OSHA requirements are set by statute, standards and regulations. Our interpretation letters explain these requirements and how they apply to particular circumstances, but they cannot create additional employer obligations. This letter constitutes OSHA's interpretation of the requirements discussed. Note that our enforcement guidance may be affected by changes to OSHA rules. Also, from time to time we update our guidance in response to new information. To keep apprised of such developments, you can consult OSHA's website at http://www.osha.gov.

January 26, 1976

Mr. John R. Reilly
Corporate Safety Director
Corporate Headquarters
Fisher Scientific Company
711 Forbes Avenue
Pittsburgh, PA 15219

Dear Mr. Reilly:

Your letter of January 16, 1976 requested definition of the phrase "Adequate ventilation" as used in 29 CFR 1910.178(g)(2). The source of this standard is National Fire Protection Association No. 505 - 1969: Powered Industrial Trucks, Section 700--Changing and Charging Storage Batteries.
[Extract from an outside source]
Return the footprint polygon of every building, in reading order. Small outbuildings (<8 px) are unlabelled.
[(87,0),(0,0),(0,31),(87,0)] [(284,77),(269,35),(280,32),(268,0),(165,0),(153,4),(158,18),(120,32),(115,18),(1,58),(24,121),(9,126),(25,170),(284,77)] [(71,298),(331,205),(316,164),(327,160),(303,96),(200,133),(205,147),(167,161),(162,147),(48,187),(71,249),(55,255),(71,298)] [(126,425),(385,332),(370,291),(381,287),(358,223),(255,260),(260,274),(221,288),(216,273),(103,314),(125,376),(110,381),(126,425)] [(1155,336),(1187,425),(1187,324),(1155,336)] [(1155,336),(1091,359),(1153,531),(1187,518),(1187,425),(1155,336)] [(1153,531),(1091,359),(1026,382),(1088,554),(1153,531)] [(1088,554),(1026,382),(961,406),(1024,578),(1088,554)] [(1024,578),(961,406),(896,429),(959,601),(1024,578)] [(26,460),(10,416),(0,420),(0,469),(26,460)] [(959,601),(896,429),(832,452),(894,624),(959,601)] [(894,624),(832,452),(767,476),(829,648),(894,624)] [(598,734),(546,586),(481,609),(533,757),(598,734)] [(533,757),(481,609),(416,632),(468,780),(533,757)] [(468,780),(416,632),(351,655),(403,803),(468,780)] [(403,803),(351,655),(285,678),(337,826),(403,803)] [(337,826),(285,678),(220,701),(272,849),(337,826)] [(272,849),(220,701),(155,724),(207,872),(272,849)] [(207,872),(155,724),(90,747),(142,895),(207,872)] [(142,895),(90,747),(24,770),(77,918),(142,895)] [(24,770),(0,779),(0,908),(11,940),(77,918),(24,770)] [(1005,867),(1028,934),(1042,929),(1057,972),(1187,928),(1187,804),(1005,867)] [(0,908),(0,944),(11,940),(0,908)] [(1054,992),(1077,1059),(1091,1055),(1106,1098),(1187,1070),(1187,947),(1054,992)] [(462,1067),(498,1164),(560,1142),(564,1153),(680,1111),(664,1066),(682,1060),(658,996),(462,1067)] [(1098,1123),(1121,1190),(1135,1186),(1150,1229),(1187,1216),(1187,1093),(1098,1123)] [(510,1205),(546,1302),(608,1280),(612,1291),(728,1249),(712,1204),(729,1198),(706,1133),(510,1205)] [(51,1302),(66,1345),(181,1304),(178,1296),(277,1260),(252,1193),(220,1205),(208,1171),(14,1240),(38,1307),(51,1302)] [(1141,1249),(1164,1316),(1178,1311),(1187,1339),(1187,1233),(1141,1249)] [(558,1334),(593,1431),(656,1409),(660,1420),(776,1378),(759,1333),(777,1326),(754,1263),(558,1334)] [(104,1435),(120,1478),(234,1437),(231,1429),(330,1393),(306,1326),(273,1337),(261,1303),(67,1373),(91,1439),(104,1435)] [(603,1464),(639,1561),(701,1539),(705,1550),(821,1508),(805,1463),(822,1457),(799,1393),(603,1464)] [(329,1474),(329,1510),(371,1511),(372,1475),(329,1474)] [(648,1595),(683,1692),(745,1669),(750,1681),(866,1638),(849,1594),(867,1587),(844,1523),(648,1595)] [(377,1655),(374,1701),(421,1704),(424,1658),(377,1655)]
"Adequate ventilation" as used in the indicated standard means providing natural, mechanical--general, or mechanical dilution ventilation sufficient to limit the accumulation of hydrogen gas in air at the charging site to levels below the lower explosive limit (4.1%).

A "typical exhaust fan" could meet this requirement if it were used in a manner such that the concentrations of the hydrogen gas in the fan's ambient air never exceeded the lower explosive limit.

Thank you for your interest in a safe workplace.